→ **Work instruction**:
Without the pictures, output all of the data exactly.

▼

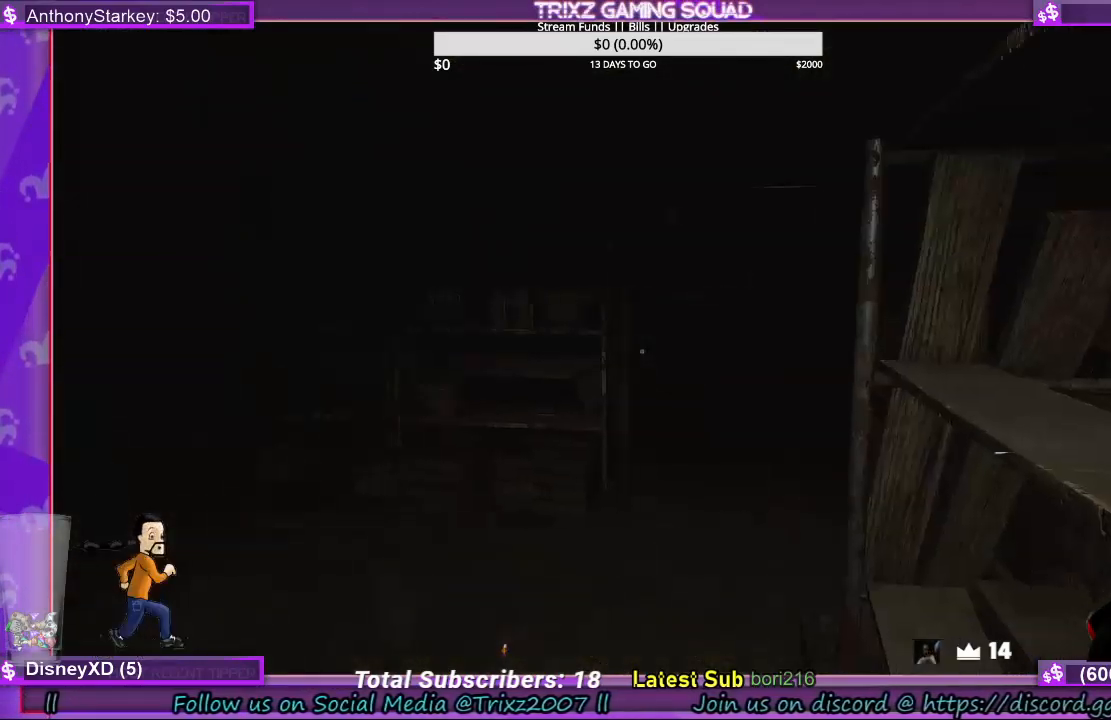
{"keys": [], "mouse": [], "events": [[467, "a", "up"]]}
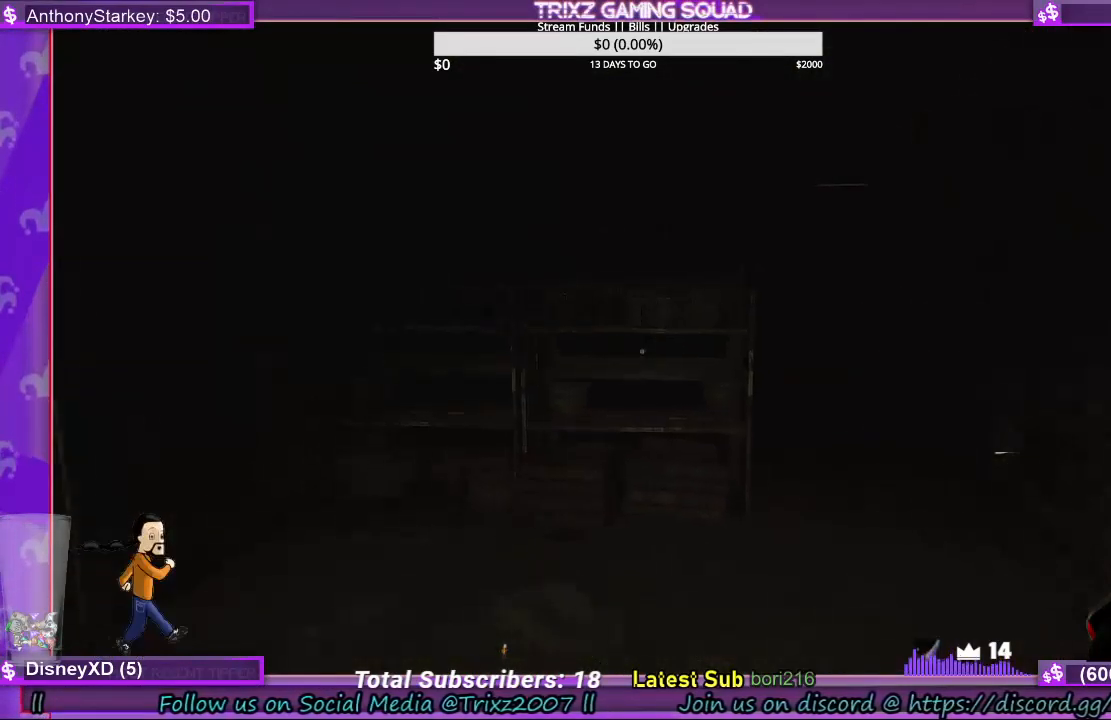
{"keys": [], "mouse": [], "events": [[100, "f", "down"], [167, "f", "up"], [267, "f", "down"], [333, "f", "up"], [433, "f", "down"], [500, "f", "up"]]}
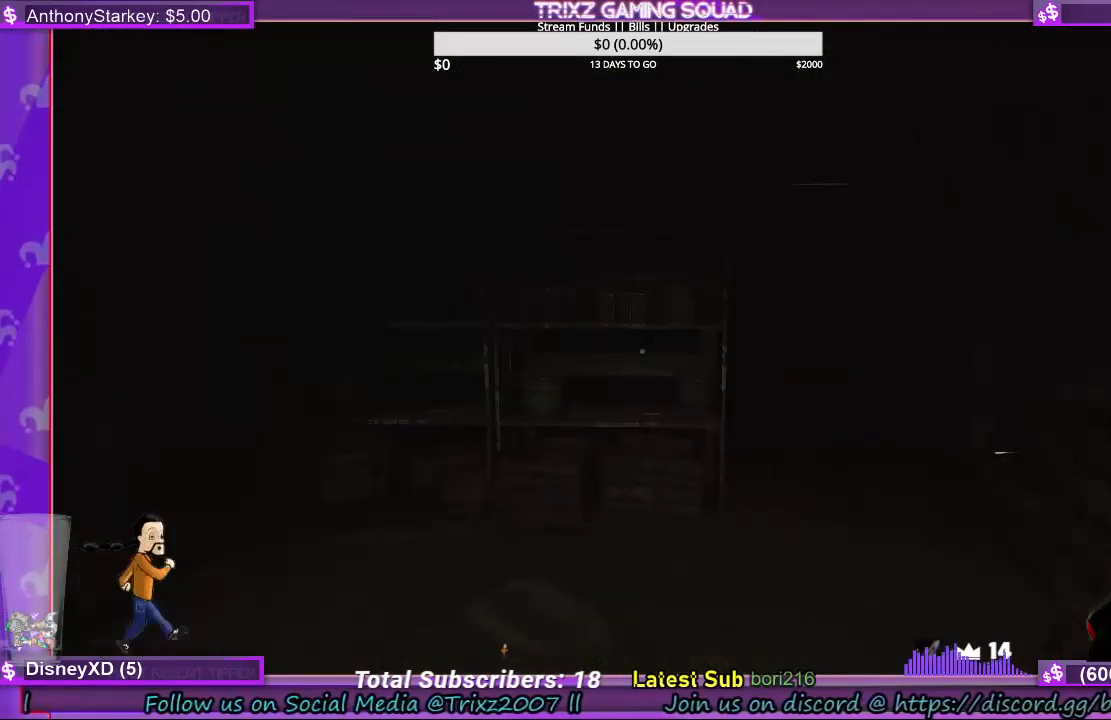
{"keys": [], "mouse": [], "events": [[100, "f", "down"], [167, "f", "up"], [233, "f", "down"], [333, "f", "up"], [400, "f", "down"], [500, "f", "up"]]}
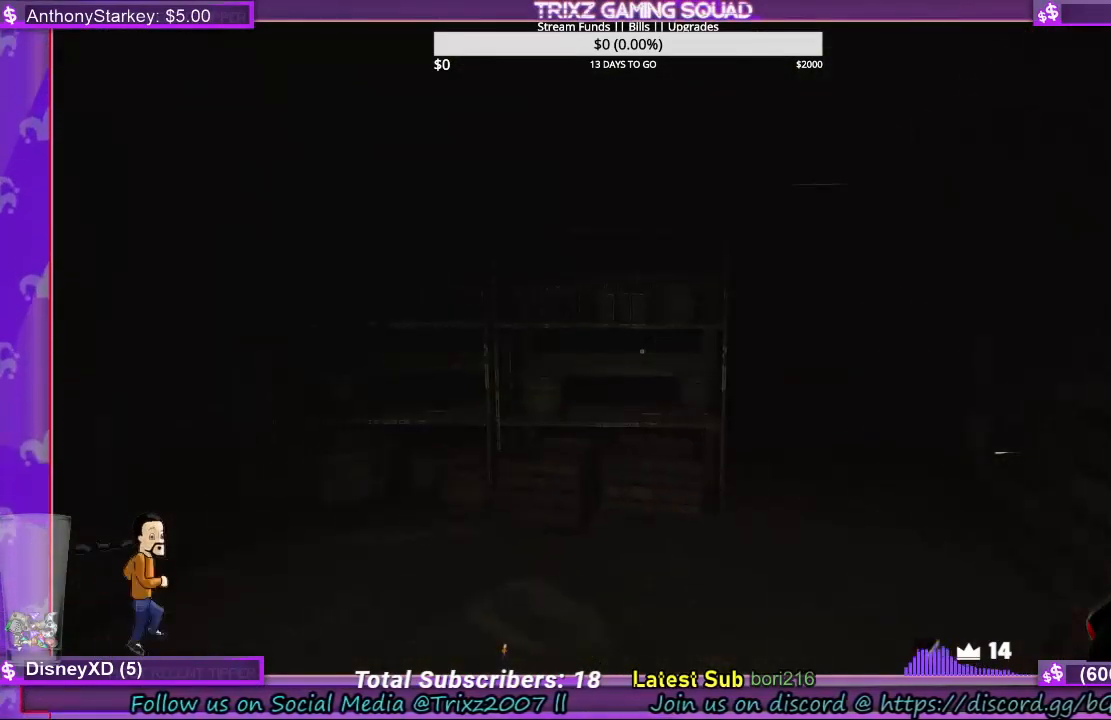
{"keys": ["f"], "mouse": [], "events": [[167, "f", "down"], [233, "f", "up"], [333, "f", "down"], [433, "f", "up"], [500, "f", "down"]]}
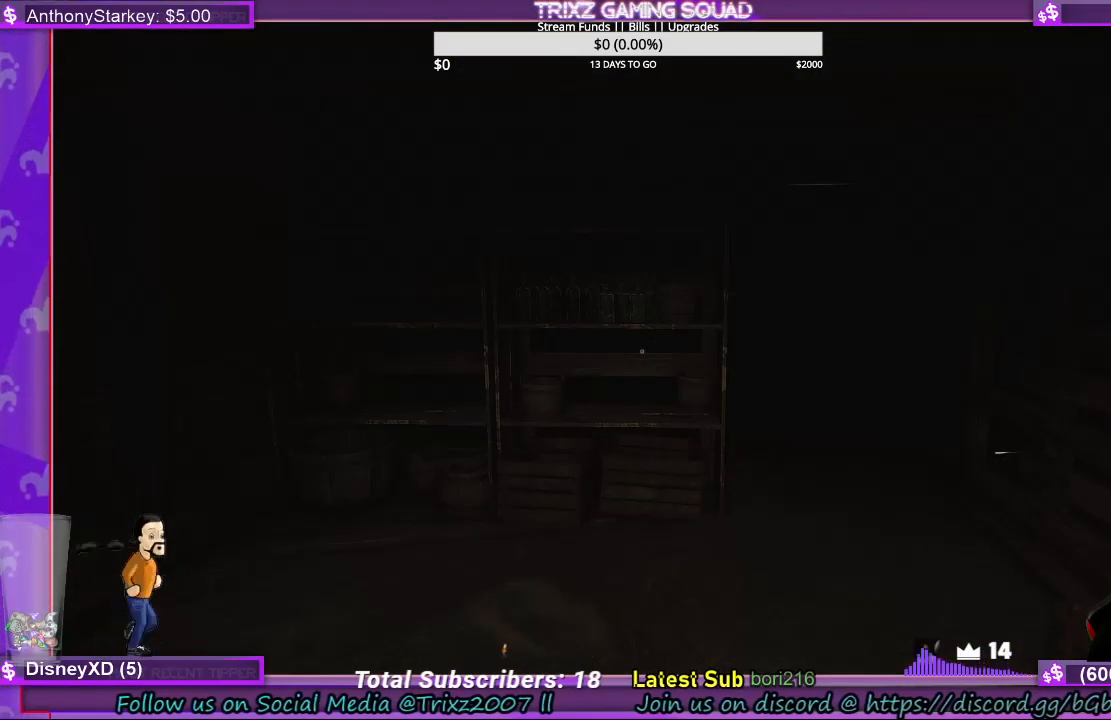
{"keys": [], "mouse": [], "events": [[100, "f", "up"], [167, "f", "down"], [267, "f", "up"], [333, "f", "down"], [433, "f", "up"]]}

▲

→ **Exercise response**:
{"keys": [], "mouse": [], "events": [[467, "a", "up"]]}
{"keys": [], "mouse": [], "events": [[100, "f", "down"], [167, "f", "up"], [267, "f", "down"], [333, "f", "up"], [433, "f", "down"], [500, "f", "up"]]}
{"keys": [], "mouse": [], "events": [[100, "f", "down"], [167, "f", "up"], [233, "f", "down"], [333, "f", "up"], [400, "f", "down"], [500, "f", "up"]]}
{"keys": ["f"], "mouse": [], "events": [[167, "f", "down"], [233, "f", "up"], [333, "f", "down"], [433, "f", "up"], [500, "f", "down"]]}
{"keys": [], "mouse": [], "events": [[100, "f", "up"], [167, "f", "down"], [267, "f", "up"], [333, "f", "down"], [433, "f", "up"]]}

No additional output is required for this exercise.